• _Aim of the exercise_
Every entry is to be reproduced word for word, but the images are not.

• _Input_
====
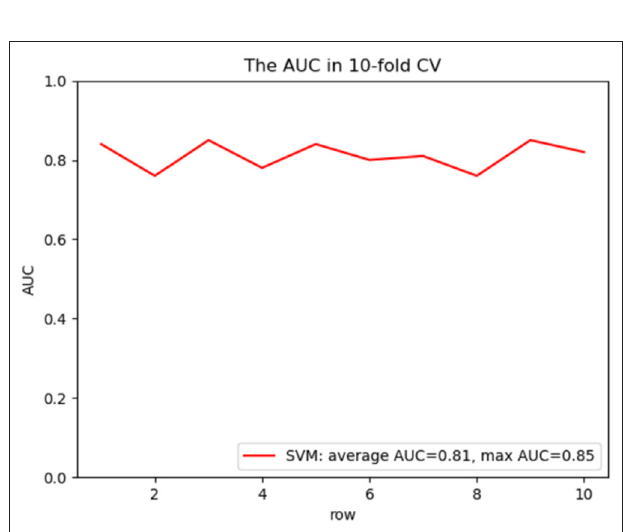
FIGURE 7 | ROC curve analysis of a 10-fold cross validation of SVM model for predicting the risk of recollapse following PKP with average AUC 0.81 and maximum AUC 0.85.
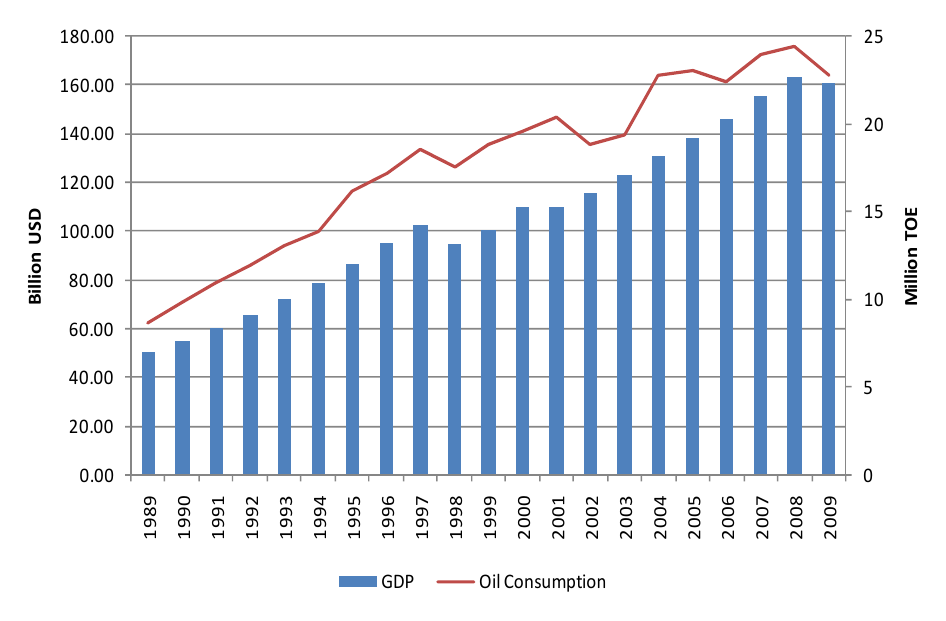
Figure 2. GDP and oil consumption (data source:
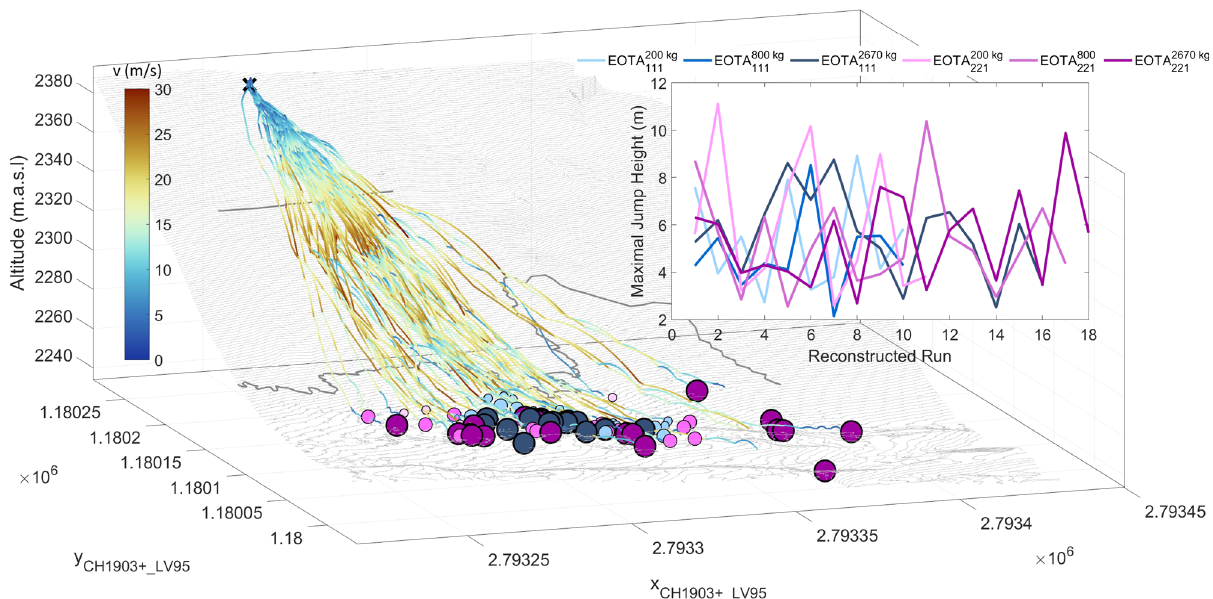
Fig. 3 Complete set of 82 reconstructed rockfall trajectories of the CSEC and their maximal jump heights. Complete set of 82 reconstructed rockfall trajectories of the CSEC. The colour and size code of the deposition points is identical to Fig. 2: Blue markers represent equant EOTA 111 rocks varying from 45 kg (light blue) to 2670 kg (dark blue). Equivalently, the wheel-shaped EOTA 221 deposition points are represented with masses from 45 kg (light magenta) to 2670kg (dark magenta). The translational kinematics are visualised with a velocity scaled, perceptually uniform, colouring 48 of the trajectories. The inset corroborates the uniform kinematic behaviour across the shape and weight classes with similar overall maximal jump heights of each trajectory usually occurring at the cliff jump (upper thick grey line) as can also be derived from similar spatial velocity distribution of the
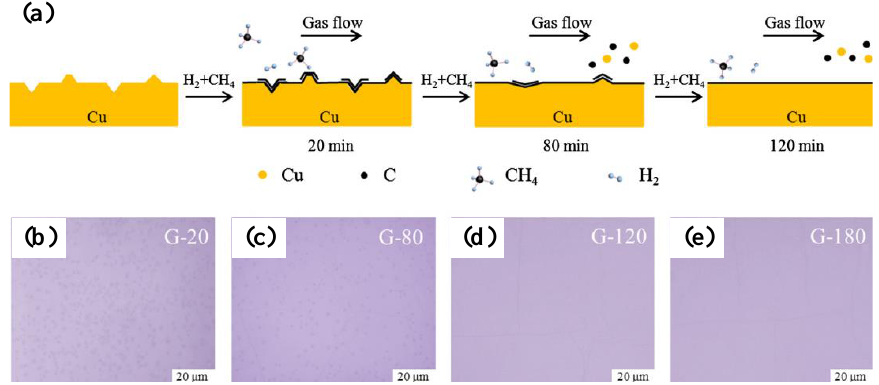
Figure 9. Mechanism of graphene deposition on the Cu in different times and its corresponding optical images. ( a ) Mechanism illustration; ( b ) Optical image after growing 20 min; ( c ) Optical image after growing 80 min; ( d ) Optical image after growing 120 min; ( e ) Optical image after growing 180 min. (Reproduced from [52] with permission; Copyright 2014 Elsevier.)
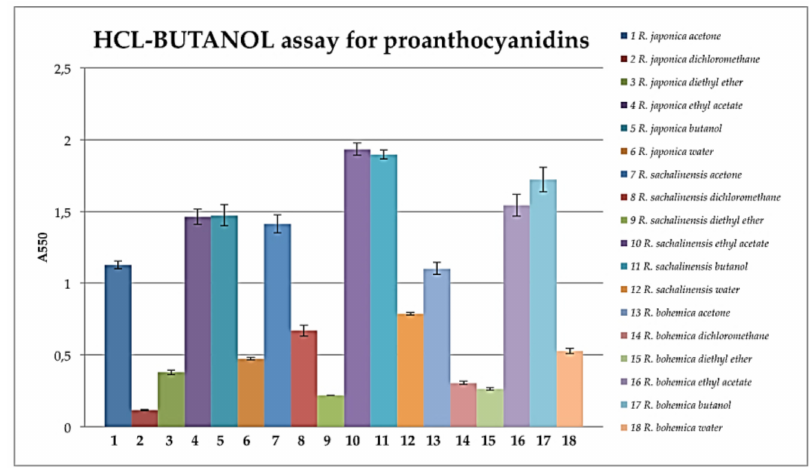
Figure 8. Proanthocyanidins quantified spectrometrically by absorbance at 550 nm in extracts and fractions. Data were expressed as mean ± SD, performed in at least three independent experiments, assayed in triplicate.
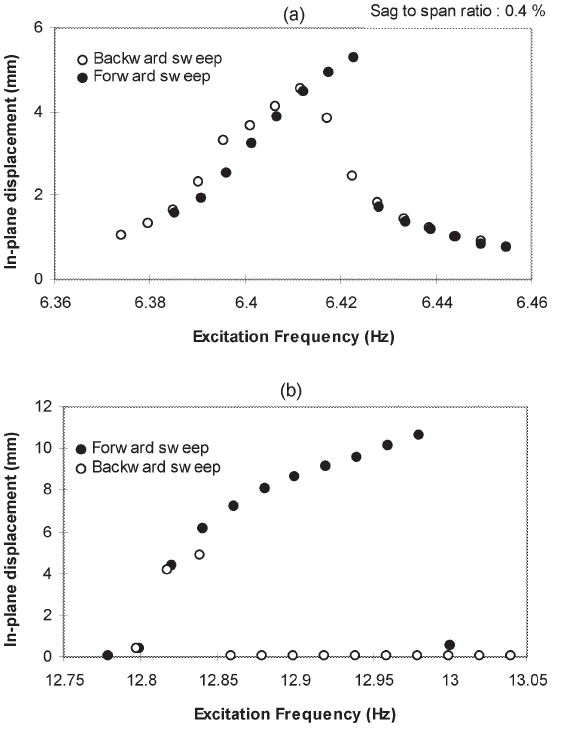
Fig. 10. Frequency response function between the active tendon dis- placement and the in-plane vibration at (a) the primary resonance ! 1 , and (b) the parametric resonance 2 ! 1 .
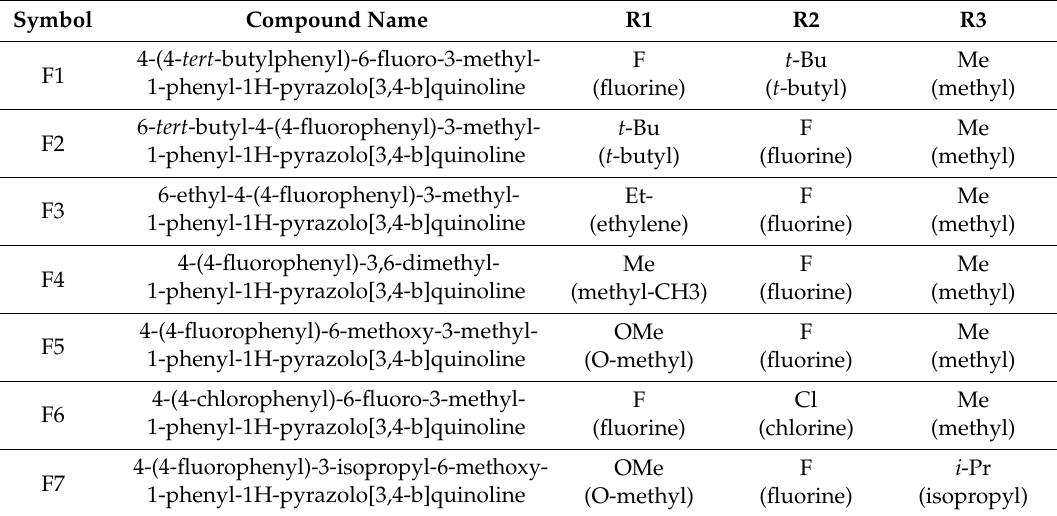
Figure 1. The one-pot procedure to prepare pyrazolo[3,4-b]quinolines F1–F7. Table 1. Symbols and names of investigated compounds and substituents R1, R2, R3.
====
• _Written response_
FIGURE 7 | ROC curve analysis of a 10-fold cross validation of SVM model for predicting the risk of recollapse following PKP with average AUC 0.81 and maximum AUC 0.85.
Figure 2. GDP and oil consumption (data source:
Fig. 3 Complete set of 82 reconstructed rockfall trajectories of the CSEC and their maximal jump heights. Complete set of 82 reconstructed rockfall trajectories of the CSEC. The colour and size code of the deposition points is identical to Fig. 2: Blue markers represent equant EOTA 111 rocks varying from 45 kg (light blue) to 2670 kg (dark blue). Equivalently, the wheel-shaped EOTA 221 deposition points are represented with masses from 45 kg (light magenta) to 2670kg (dark magenta). The translational kinematics are visualised with a velocity scaled, perceptually uniform, colouring 48 of the trajectories. The inset corroborates the uniform kinematic behaviour across the shape and weight classes with similar overall maximal jump heights of each trajectory usually occurring at the cliff jump (upper thick grey line) as can also be derived from similar spatial velocity distribution of the
Figure 9. Mechanism of graphene deposition on the Cu in different times and its corresponding optical images. ( a ) Mechanism illustration; ( b ) Optical image after growing 20 min; ( c ) Optical image after growing 80 min; ( d ) Optical image after growing 120 min; ( e ) Optical image after growing 180 min. (Reproduced from [52] with permission; Copyright 2014 Elsevier.)
Figure 8. Proanthocyanidins quantified spectrometrically by absorbance at 550 nm in extracts and fractions. Data were expressed as mean ± SD, performed in at least three independent experiments, assayed in triplicate.
Fig. 10. Frequency response function between the active tendon dis- placement and the in-plane vibration at (a) the primary resonance ! 1 , and (b) the parametric resonance 2 ! 1 .
Figure 1. The one-pot procedure to prepare pyrazolo[3,4-b]quinolines F1–F7. Table 1. Symbols and names of investigated compounds and substituents R1, R2, R3.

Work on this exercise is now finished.